- _EXERCISE DIRECTIONS_
Report, copied in full, each line below that contains the string "opRevolve". Count a line only if the capitalization matches.

- _EXTRACTED MATERIAL_

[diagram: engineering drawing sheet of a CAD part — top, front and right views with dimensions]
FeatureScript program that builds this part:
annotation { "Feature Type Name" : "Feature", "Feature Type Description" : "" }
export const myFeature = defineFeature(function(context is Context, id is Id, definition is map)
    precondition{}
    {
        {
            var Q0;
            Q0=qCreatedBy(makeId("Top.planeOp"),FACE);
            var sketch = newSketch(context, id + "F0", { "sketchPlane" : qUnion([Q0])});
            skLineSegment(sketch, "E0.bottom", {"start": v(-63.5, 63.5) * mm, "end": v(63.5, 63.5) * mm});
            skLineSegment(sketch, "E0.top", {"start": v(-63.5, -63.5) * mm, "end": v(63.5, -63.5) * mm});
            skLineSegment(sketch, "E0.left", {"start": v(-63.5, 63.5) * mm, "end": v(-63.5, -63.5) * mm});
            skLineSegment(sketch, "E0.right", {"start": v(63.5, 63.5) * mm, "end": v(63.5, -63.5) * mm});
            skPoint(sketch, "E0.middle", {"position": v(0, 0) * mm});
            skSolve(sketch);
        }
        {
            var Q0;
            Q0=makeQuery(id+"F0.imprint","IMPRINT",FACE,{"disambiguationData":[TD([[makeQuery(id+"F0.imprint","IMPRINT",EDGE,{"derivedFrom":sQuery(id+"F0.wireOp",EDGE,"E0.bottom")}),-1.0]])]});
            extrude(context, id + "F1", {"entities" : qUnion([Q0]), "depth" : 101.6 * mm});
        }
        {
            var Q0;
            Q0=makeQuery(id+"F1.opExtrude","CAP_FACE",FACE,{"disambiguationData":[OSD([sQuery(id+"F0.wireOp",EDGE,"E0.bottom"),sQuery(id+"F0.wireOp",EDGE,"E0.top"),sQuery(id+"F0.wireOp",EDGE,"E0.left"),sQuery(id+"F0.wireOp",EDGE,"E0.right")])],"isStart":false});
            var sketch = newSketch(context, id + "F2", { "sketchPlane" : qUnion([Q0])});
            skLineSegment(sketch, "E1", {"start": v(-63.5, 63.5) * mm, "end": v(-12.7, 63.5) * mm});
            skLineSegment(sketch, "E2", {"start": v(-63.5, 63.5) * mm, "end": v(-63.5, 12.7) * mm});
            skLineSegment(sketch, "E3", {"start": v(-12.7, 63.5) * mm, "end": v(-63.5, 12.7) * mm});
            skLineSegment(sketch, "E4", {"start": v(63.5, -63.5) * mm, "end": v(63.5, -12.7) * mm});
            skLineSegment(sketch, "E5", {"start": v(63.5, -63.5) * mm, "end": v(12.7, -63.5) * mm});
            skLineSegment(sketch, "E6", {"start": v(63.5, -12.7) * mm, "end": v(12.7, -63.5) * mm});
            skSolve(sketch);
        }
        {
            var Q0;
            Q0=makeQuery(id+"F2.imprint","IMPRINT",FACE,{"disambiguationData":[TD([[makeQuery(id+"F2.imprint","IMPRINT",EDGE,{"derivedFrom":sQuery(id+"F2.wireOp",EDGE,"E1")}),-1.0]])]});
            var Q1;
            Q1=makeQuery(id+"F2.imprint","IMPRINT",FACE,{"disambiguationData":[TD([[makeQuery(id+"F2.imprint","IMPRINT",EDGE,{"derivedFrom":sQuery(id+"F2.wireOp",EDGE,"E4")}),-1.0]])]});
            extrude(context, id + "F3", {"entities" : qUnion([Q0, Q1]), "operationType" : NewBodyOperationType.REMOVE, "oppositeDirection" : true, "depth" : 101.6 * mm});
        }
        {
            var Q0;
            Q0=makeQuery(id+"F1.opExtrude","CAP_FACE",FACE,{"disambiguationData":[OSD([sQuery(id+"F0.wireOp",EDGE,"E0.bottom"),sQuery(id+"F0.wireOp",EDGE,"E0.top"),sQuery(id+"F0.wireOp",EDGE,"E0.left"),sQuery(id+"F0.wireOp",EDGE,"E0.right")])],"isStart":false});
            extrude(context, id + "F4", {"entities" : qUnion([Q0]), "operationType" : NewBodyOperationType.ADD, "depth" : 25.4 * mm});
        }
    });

---

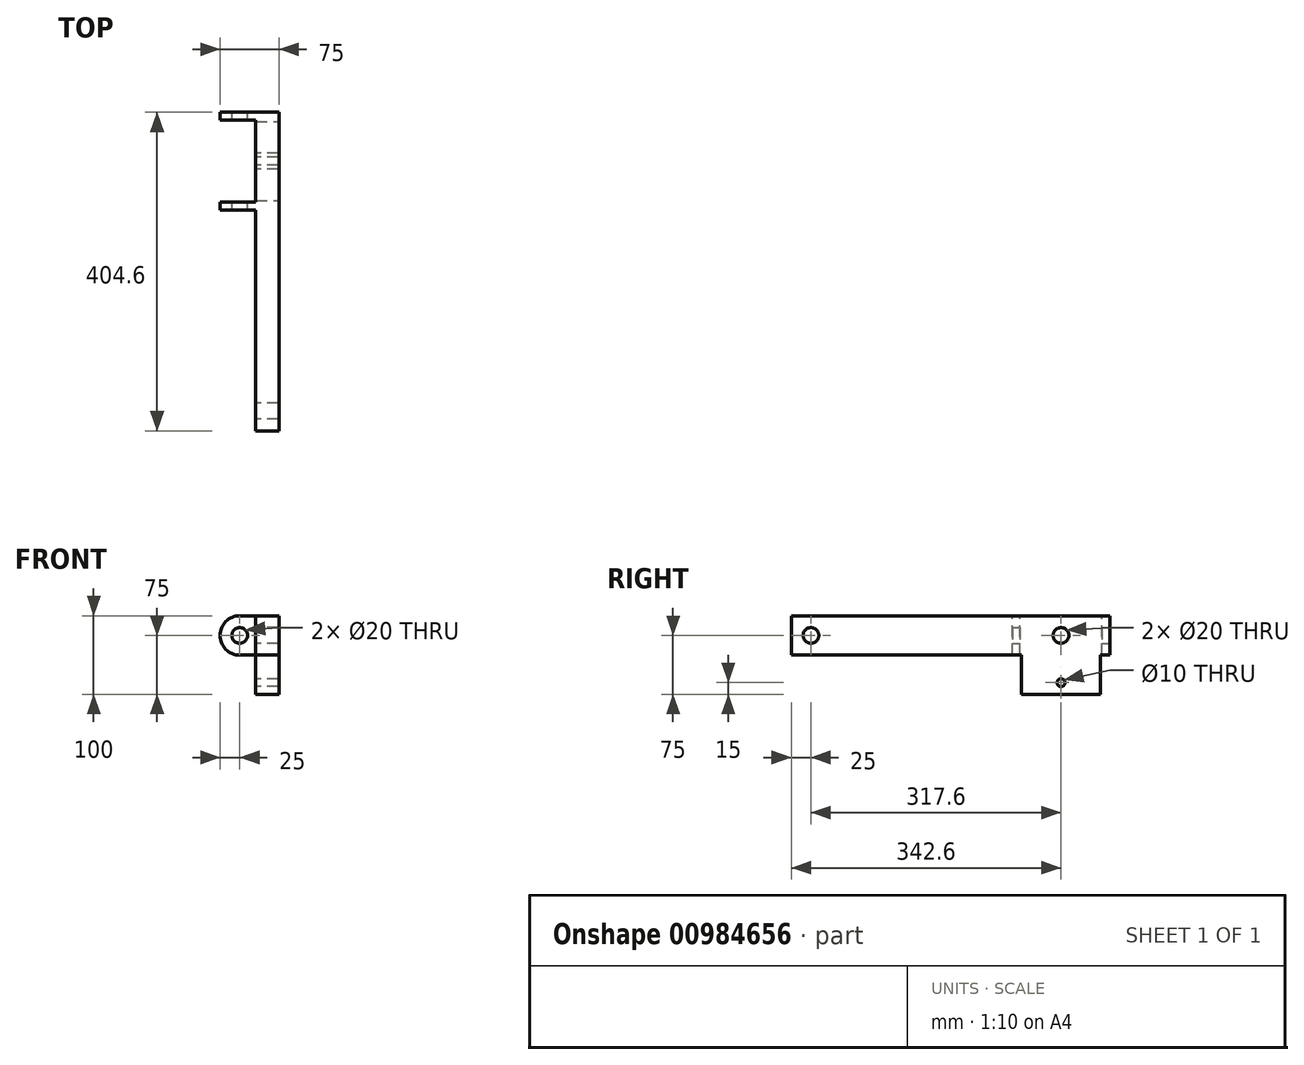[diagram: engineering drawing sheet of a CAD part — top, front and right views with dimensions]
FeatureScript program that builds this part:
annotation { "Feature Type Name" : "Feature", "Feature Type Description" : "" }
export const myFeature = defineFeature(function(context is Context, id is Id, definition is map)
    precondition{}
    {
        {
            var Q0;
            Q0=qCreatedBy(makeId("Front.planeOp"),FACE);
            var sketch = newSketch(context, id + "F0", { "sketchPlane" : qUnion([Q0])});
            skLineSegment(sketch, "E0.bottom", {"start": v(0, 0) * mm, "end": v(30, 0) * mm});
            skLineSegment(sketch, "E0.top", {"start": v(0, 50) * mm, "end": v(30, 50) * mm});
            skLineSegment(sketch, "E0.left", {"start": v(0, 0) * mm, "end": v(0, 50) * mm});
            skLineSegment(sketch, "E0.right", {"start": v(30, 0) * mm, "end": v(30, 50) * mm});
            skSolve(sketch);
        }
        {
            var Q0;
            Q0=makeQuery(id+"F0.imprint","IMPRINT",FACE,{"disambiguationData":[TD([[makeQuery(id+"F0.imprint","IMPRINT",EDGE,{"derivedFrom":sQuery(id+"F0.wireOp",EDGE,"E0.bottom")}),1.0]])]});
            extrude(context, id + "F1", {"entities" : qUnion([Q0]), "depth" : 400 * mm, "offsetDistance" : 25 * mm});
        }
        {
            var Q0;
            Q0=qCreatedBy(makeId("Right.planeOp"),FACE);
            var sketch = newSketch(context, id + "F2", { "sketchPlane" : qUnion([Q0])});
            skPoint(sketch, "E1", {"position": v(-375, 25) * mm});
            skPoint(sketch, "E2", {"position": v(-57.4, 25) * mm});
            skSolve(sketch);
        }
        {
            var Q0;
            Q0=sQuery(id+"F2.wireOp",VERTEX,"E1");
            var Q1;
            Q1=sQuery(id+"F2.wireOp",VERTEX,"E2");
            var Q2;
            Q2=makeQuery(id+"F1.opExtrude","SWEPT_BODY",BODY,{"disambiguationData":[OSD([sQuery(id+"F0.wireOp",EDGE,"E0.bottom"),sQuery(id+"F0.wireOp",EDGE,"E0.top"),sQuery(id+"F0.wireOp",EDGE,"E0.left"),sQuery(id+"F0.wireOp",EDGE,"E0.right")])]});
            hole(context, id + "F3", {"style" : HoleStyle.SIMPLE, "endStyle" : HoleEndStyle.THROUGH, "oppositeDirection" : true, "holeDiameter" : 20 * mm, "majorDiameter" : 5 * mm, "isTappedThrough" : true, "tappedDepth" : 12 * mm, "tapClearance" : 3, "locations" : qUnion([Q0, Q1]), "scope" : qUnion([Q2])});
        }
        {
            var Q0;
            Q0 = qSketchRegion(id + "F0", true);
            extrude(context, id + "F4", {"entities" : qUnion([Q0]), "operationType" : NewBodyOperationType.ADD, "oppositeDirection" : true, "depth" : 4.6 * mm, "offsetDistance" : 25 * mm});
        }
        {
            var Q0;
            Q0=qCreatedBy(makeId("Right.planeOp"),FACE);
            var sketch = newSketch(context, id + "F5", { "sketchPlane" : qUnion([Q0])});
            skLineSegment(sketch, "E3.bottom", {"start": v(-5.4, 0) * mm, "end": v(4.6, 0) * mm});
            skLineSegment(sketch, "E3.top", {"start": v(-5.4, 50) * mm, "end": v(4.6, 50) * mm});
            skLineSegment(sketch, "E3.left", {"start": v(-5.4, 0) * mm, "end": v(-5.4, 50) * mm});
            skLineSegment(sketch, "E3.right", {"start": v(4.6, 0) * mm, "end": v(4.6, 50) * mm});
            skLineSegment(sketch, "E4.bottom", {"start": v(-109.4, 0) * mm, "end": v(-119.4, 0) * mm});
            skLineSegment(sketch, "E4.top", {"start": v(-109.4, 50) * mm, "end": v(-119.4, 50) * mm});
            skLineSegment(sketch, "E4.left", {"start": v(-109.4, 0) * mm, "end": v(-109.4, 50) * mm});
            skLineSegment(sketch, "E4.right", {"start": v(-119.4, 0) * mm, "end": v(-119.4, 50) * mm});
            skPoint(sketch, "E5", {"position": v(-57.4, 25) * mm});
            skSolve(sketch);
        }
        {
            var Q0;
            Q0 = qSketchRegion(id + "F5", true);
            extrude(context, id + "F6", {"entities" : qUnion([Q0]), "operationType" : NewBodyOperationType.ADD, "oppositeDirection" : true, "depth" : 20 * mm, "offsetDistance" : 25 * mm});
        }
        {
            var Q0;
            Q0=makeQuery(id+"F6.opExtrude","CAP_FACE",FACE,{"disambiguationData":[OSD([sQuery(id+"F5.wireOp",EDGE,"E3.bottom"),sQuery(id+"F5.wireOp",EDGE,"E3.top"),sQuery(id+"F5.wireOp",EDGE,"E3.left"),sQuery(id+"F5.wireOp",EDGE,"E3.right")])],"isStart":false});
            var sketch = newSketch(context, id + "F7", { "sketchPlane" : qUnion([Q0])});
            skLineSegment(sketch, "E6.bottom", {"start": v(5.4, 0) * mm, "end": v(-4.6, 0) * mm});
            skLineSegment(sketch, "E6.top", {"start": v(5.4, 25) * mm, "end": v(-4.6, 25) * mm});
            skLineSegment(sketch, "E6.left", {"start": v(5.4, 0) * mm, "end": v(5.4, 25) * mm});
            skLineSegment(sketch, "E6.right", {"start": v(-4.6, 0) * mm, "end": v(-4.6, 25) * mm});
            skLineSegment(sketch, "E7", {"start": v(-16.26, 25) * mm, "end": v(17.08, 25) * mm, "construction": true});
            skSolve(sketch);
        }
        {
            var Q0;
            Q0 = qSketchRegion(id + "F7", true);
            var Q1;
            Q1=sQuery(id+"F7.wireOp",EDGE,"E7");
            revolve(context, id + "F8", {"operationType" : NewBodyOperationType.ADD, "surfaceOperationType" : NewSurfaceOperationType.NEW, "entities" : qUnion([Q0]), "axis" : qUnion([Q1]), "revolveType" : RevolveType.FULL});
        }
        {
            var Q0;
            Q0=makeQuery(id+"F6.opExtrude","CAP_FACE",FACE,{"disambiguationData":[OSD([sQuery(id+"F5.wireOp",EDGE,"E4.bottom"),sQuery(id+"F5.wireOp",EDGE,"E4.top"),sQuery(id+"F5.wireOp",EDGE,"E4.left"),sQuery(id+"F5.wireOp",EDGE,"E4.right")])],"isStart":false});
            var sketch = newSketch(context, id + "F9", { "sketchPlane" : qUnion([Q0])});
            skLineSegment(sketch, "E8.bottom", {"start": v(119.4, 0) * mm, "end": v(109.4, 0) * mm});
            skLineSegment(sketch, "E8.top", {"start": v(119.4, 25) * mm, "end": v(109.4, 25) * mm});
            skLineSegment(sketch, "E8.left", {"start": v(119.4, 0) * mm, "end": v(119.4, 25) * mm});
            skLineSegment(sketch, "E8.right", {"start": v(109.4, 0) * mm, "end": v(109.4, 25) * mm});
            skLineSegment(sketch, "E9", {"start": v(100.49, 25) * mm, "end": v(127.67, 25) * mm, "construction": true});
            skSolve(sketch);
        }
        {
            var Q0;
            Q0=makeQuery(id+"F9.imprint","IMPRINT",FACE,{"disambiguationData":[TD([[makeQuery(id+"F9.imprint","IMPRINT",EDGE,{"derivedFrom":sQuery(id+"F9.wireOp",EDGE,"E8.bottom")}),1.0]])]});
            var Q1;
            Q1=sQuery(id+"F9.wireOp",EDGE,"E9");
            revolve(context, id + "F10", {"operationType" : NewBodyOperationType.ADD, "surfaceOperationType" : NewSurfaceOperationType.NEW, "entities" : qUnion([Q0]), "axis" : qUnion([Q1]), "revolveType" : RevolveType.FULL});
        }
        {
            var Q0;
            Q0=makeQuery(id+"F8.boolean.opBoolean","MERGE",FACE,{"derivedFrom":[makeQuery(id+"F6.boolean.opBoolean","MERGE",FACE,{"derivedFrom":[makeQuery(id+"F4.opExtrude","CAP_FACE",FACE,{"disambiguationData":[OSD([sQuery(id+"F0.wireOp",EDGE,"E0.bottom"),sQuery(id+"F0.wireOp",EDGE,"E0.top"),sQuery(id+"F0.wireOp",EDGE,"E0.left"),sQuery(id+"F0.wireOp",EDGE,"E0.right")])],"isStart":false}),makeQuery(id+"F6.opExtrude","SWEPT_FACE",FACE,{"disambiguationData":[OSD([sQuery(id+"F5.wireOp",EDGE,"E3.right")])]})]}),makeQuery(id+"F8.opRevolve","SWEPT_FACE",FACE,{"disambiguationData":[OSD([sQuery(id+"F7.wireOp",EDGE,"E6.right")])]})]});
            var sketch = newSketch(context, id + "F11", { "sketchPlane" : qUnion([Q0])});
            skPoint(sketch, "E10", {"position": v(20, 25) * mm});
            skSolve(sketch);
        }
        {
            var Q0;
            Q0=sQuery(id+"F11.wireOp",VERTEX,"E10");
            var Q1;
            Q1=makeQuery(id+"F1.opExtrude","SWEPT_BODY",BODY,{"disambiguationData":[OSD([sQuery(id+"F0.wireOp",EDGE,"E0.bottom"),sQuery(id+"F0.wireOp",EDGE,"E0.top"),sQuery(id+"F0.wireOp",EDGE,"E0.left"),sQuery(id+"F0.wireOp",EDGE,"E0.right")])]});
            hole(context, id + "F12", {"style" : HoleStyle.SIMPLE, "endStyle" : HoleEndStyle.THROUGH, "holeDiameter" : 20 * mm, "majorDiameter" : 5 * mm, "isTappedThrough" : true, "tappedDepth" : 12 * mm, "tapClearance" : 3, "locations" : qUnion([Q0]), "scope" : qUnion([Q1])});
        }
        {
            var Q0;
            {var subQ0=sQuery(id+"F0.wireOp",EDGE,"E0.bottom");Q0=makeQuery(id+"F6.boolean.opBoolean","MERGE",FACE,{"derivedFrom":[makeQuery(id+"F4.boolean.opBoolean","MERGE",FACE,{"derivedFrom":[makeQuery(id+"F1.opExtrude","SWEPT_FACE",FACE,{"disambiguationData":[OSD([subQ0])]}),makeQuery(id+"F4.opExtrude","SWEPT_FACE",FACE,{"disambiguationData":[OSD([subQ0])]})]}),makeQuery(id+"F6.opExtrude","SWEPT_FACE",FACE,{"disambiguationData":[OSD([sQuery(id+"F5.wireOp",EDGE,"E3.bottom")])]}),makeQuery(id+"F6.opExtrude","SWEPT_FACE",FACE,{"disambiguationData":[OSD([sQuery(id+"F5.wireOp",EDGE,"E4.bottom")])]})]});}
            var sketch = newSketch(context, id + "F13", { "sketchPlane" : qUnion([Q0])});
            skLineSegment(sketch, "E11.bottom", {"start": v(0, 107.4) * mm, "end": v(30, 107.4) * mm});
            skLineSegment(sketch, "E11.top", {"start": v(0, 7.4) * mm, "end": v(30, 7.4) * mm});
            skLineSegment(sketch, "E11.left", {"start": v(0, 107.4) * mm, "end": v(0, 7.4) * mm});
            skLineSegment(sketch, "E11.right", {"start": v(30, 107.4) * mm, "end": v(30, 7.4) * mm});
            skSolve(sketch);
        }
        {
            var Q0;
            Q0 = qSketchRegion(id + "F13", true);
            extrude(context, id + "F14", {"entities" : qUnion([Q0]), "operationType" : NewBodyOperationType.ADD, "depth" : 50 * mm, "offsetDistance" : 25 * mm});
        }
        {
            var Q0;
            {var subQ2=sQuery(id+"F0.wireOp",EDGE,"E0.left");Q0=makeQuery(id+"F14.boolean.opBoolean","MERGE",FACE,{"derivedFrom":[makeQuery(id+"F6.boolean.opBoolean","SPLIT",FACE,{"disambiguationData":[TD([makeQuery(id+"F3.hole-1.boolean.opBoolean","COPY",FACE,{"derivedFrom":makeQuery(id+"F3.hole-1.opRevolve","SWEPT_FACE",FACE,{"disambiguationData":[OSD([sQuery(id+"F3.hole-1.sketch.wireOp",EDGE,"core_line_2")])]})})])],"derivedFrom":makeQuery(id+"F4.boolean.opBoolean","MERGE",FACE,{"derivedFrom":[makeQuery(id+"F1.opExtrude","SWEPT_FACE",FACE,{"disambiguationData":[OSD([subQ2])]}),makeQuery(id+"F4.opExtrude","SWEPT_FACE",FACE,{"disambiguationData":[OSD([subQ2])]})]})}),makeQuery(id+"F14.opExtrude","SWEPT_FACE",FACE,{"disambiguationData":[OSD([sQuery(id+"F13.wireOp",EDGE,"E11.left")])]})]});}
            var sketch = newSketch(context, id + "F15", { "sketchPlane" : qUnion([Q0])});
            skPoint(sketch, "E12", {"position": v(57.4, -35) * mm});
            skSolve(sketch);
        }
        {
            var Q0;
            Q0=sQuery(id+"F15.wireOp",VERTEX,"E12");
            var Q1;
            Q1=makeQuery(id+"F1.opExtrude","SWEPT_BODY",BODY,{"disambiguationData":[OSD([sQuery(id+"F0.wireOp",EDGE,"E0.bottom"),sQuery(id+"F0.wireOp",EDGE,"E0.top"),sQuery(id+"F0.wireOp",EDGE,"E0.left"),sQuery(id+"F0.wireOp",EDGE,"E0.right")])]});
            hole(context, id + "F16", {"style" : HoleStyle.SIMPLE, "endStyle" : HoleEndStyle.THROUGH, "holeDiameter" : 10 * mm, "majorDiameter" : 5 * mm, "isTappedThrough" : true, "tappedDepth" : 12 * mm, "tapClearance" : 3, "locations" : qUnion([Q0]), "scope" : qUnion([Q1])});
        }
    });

---

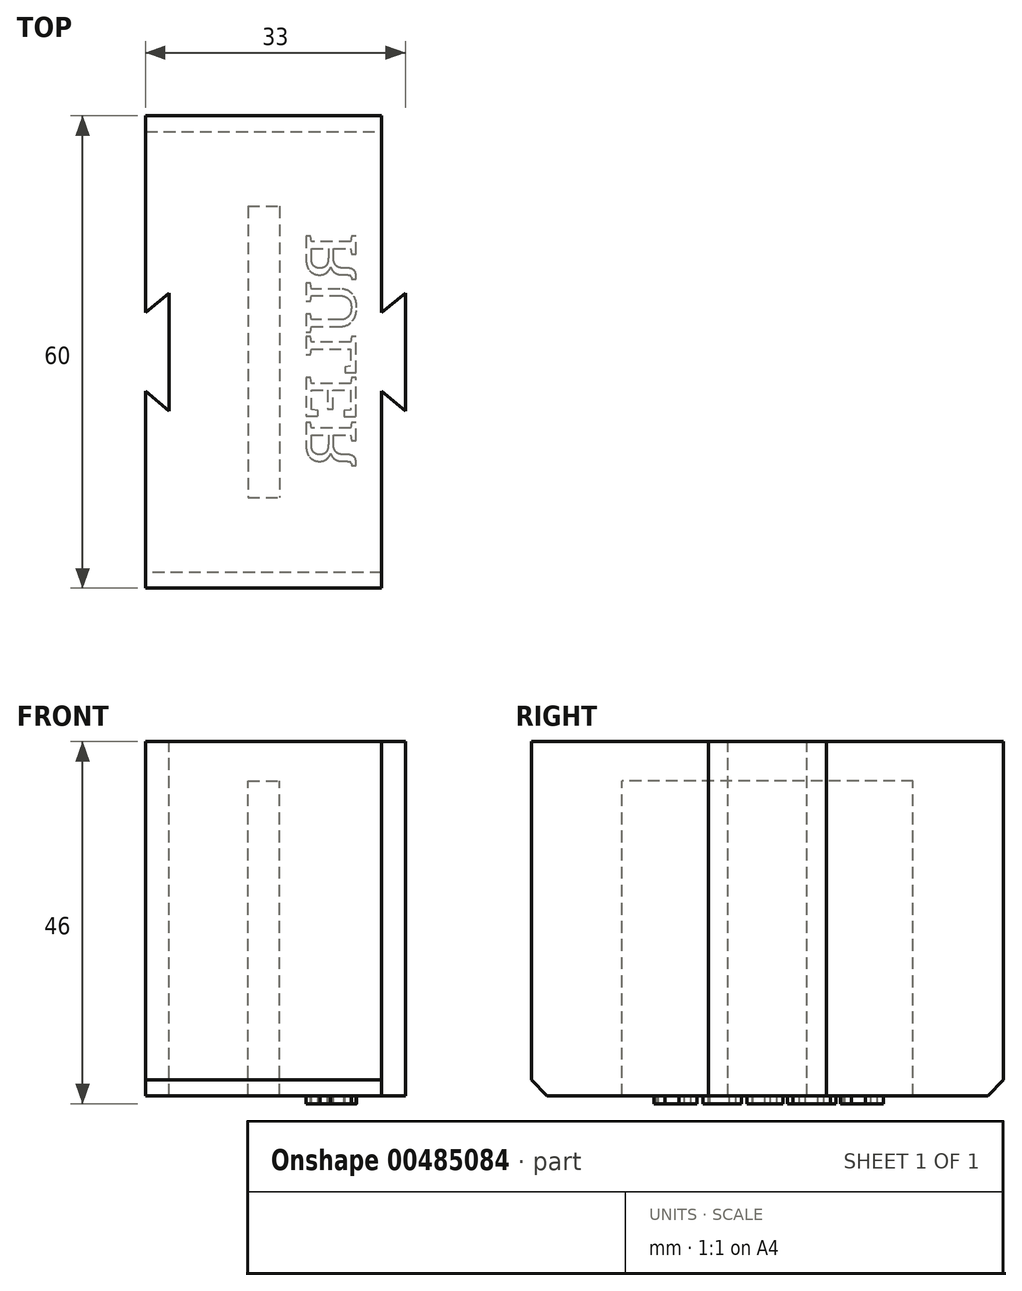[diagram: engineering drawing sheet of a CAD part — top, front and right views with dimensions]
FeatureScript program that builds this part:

- _ANSWER TO THIS TASK_
            Q0=makeQuery(id+"F8.boolean.opBoolean","MERGE",FACE,{"derivedFrom":[makeQuery(id+"F6.boolean.opBoolean","MERGE",FACE,{"derivedFrom":[makeQuery(id+"F4.opExtrude","CAP_FACE",FACE,{"disambiguationData":[OSD([sQuery(id+"F0.wireOp",EDGE,"E0.bottom"),sQuery(id+"F0.wireOp",EDGE,"E0.top"),sQuery(id+"F0.wireOp",EDGE,"E0.left"),sQuery(id+"F0.wireOp",EDGE,"E0.right")])],"isStart":false}),makeQuery(id+"F6.opExtrude","SWEPT_FACE",FACE,{"disambiguationData":[OSD([sQuery(id+"F5.wireOp",EDGE,"E3.right")])]})]}),makeQuery(id+"F8.opRevolve","SWEPT_FACE",FACE,{"disambiguationData":[OSD([sQuery(id+"F7.wireOp",EDGE,"E6.right")])]})]});
            {var subQ2=sQuery(id+"F0.wireOp",EDGE,"E0.left");Q0=makeQuery(id+"F14.boolean.opBoolean","MERGE",FACE,{"derivedFrom":[makeQuery(id+"F6.boolean.opBoolean","SPLIT",FACE,{"disambiguationData":[TD([makeQuery(id+"F3.hole-1.boolean.opBoolean","COPY",FACE,{"derivedFrom":makeQuery(id+"F3.hole-1.opRevolve","SWEPT_FACE",FACE,{"disambiguationData":[OSD([sQuery(id+"F3.hole-1.sketch.wireOp",EDGE,"core_line_2")])]})})])],"derivedFrom":makeQuery(id+"F4.boolean.opBoolean","MERGE",FACE,{"derivedFrom":[makeQuery(id+"F1.opExtrude","SWEPT_FACE",FACE,{"disambiguationData":[OSD([subQ2])]}),makeQuery(id+"F4.opExtrude","SWEPT_FACE",FACE,{"disambiguationData":[OSD([subQ2])]})]})}),makeQuery(id+"F14.opExtrude","SWEPT_FACE",FACE,{"disambiguationData":[OSD([sQuery(id+"F13.wireOp",EDGE,"E11.left")])]})]});}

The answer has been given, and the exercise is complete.